● Entries provided:
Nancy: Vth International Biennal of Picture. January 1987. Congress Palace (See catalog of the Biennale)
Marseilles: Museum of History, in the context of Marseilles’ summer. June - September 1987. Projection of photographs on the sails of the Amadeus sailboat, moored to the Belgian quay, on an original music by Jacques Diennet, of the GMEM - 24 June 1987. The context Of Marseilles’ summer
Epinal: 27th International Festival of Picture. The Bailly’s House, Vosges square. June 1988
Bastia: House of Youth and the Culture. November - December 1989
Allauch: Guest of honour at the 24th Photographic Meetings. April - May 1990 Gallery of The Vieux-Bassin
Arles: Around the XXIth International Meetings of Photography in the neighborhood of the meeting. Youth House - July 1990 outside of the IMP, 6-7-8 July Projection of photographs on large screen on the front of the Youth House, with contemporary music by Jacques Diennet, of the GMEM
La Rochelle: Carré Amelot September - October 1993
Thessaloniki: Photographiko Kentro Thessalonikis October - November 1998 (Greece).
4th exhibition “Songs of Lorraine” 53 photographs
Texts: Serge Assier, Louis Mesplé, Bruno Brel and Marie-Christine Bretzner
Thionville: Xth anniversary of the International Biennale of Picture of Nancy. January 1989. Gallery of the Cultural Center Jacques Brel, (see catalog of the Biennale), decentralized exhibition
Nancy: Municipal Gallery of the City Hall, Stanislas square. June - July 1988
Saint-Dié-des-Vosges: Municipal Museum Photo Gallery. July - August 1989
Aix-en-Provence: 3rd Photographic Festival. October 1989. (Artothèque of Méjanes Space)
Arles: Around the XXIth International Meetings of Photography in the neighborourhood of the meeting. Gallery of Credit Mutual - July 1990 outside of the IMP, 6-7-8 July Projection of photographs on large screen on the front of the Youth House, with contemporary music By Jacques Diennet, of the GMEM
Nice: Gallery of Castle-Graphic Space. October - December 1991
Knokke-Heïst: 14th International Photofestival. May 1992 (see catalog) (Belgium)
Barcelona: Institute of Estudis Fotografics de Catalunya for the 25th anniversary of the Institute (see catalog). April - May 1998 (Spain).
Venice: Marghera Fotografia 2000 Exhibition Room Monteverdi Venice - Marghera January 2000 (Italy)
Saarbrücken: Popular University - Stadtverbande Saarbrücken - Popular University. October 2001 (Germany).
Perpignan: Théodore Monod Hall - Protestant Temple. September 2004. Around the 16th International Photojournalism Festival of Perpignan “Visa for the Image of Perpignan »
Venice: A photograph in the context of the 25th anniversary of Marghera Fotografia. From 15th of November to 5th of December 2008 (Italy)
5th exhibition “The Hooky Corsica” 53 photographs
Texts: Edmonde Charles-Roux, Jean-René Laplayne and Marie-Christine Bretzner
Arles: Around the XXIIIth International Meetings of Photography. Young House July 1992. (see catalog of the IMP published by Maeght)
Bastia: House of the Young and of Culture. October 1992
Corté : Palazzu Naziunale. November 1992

● Exercise description: Every line above from the line with "in the neighborhood" to the line with "Knokke-Heïst: 14th International", inclusive, must be returned exactly; no other line belongs in the reply.

● Answer to the exercise:
Arles: Around the XXIth International Meetings of Photography in the neighborhood of the meeting. Youth House - July 1990 outside of the IMP, 6-7-8 July Projection of photographs on large screen on the front of the Youth House, with contemporary music by Jacques Diennet, of the GMEM
La Rochelle: Carré Amelot September - October 1993
Thessaloniki: Photographiko Kentro Thessalonikis October - November 1998 (Greece).
4th exhibition “Songs of Lorraine” 53 photographs
Texts: Serge Assier, Louis Mesplé, Bruno Brel and Marie-Christine Bretzner
Thionville: Xth anniversary of the International Biennale of Picture of Nancy. January 1989. Gallery of the Cultural Center Jacques Brel, (see catalog of the Biennale), decentralized exhibition
Nancy: Municipal Gallery of the City Hall, Stanislas square. June - July 1988
Saint-Dié-des-Vosges: Municipal Museum Photo Gallery. July - August 1989
Aix-en-Provence: 3rd Photographic Festival. October 1989. (Artothèque of Méjanes Space)
Arles: Around the XXIth International Meetings of Photography in the neighborourhood of the meeting. Gallery of Credit Mutual - July 1990 outside of the IMP, 6-7-8 July Projection of photographs on large screen on the front of the Youth House, with contemporary music By Jacques Diennet, of the GMEM
Nice: Gallery of Castle-Graphic Space. October - December 1991
Knokke-Heïst: 14th International Photofestival. May 1992 (see catalog) (Belgium)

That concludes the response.